Exercise prompt –
If a line in the listing below includes the word "pyautogui", pick it out.

Data supplied –
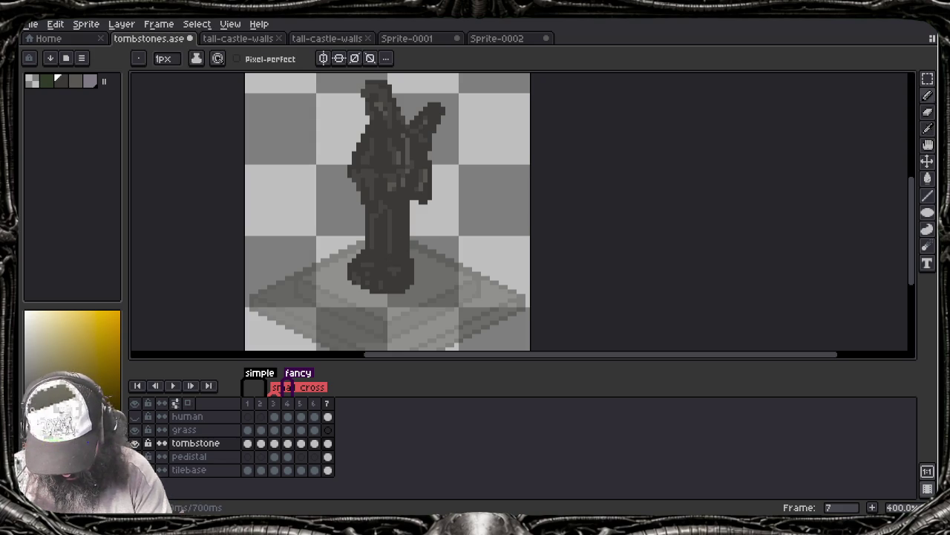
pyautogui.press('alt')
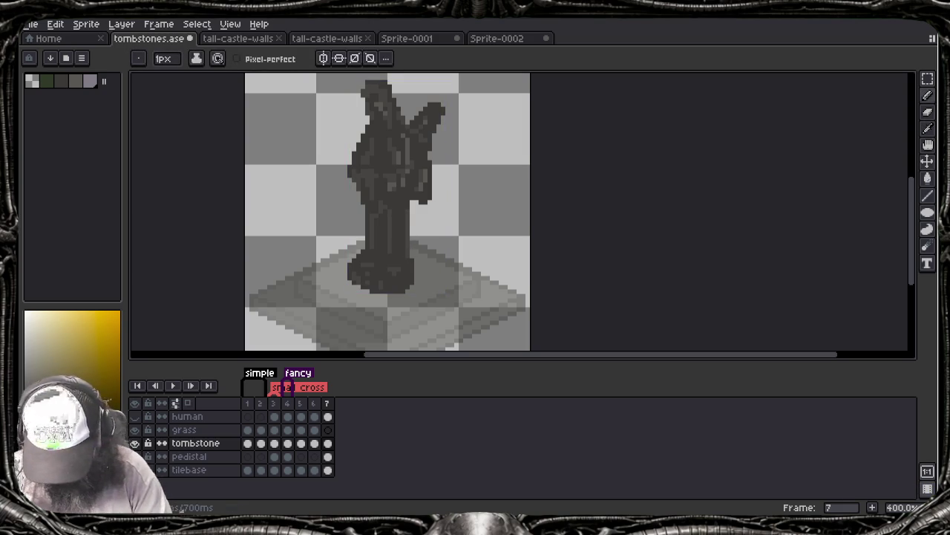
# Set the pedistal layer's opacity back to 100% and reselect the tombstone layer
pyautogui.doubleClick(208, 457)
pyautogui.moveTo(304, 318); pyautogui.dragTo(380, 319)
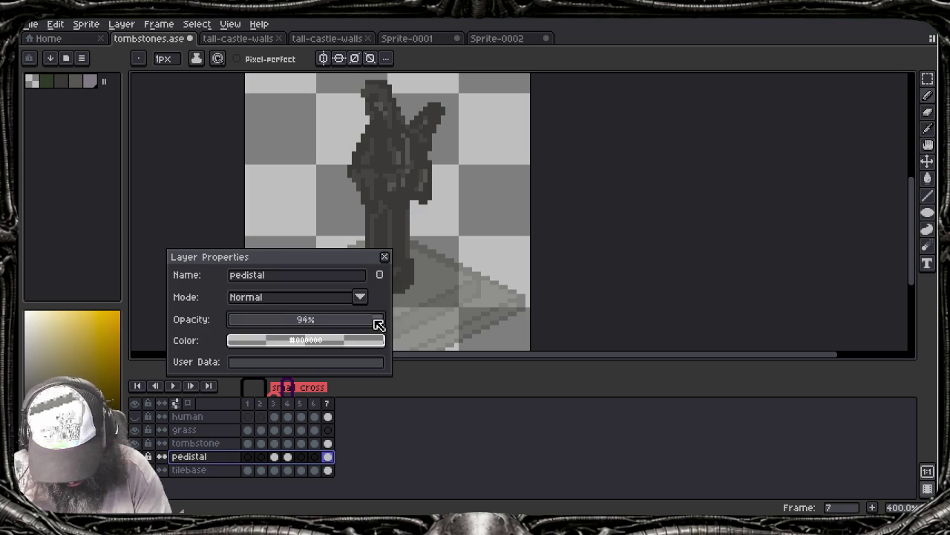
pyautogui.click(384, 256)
==
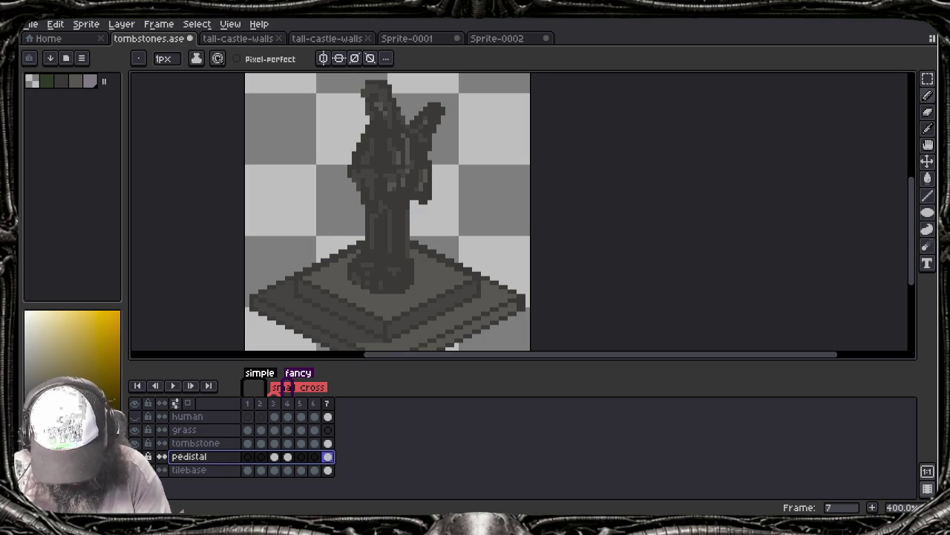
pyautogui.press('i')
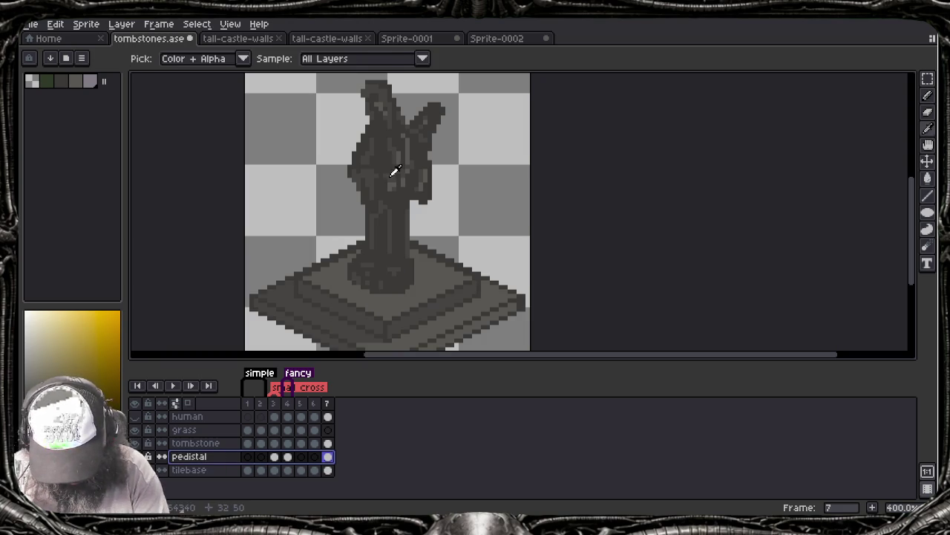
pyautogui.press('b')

Solution –
pyautogui.press('alt')
pyautogui.doubleClick(208, 457)
pyautogui.moveTo(304, 318); pyautogui.dragTo(380, 319)
pyautogui.click(384, 256)
pyautogui.press('i')
pyautogui.press('b')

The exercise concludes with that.